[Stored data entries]
--------------------

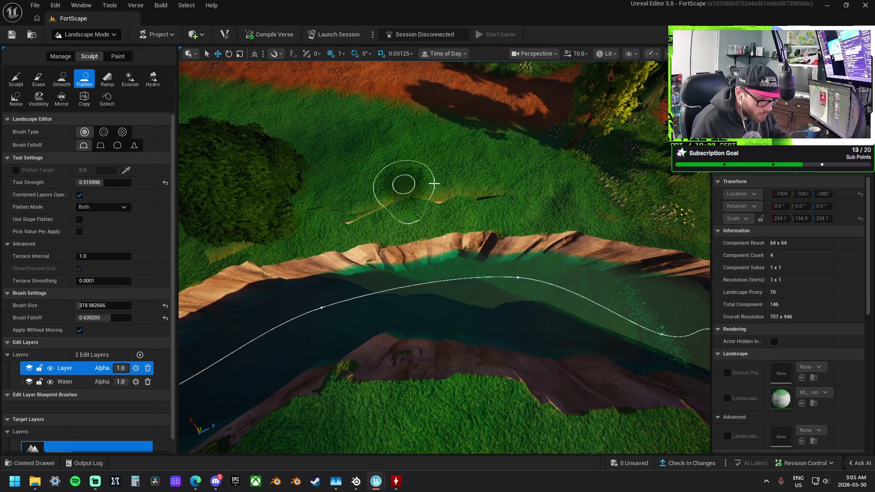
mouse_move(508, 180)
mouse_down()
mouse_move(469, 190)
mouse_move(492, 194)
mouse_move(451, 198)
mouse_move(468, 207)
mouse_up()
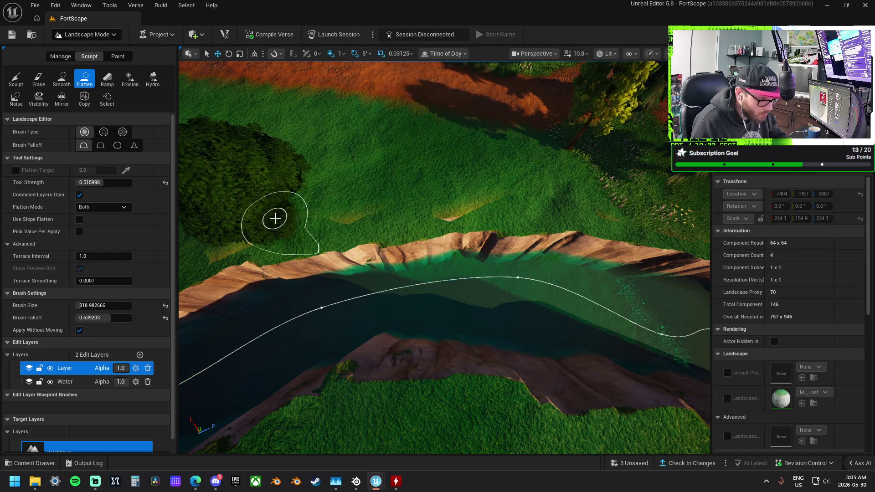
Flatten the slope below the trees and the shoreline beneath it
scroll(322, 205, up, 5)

--------------------

Work item: Could you reproduce the records above exactly, leaving out every picture?

Result for this task:
mouse_move(508, 180)
mouse_down()
mouse_move(469, 190)
mouse_move(492, 194)
mouse_move(451, 198)
mouse_move(468, 207)
mouse_up()
Flatten the slope below the trees and the shoreline beneath it
scroll(322, 205, up, 5)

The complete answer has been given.